> [THE PROBLEM]: Leave out all images and set down the records exactly as given.

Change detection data
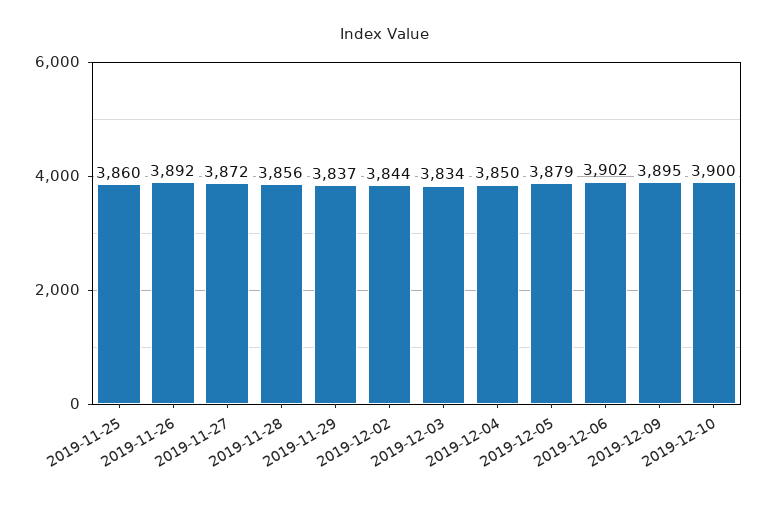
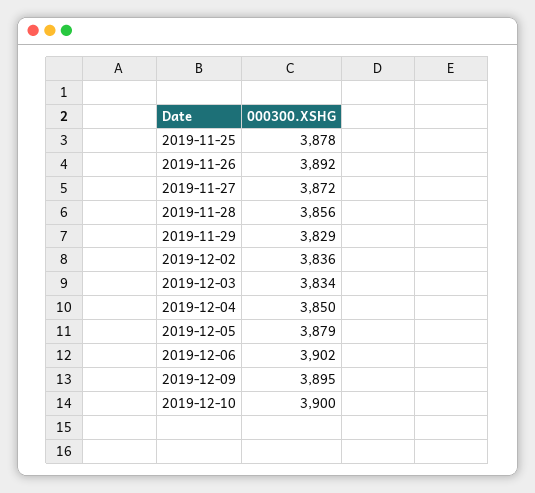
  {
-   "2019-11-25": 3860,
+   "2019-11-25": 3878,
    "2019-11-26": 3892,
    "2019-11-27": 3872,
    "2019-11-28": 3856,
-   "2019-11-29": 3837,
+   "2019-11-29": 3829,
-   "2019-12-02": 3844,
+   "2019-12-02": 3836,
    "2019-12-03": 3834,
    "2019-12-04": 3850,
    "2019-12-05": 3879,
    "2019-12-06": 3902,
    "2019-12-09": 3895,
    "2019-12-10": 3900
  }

> [SOLUTION BELOW]:
  {
-   "2019-11-25": 3860,
+   "2019-11-25": 3878,
    "2019-11-26": 3892,
    "2019-11-27": 3872,
    "2019-11-28": 3856,
-   "2019-11-29": 3837,
+   "2019-11-29": 3829,
-   "2019-12-02": 3844,
+   "2019-12-02": 3836,
    "2019-12-03": 3834,
    "2019-12-04": 3850,
    "2019-12-05": 3879,
    "2019-12-06": 3902,
    "2019-12-09": 3895,
    "2019-12-10": 3900
  }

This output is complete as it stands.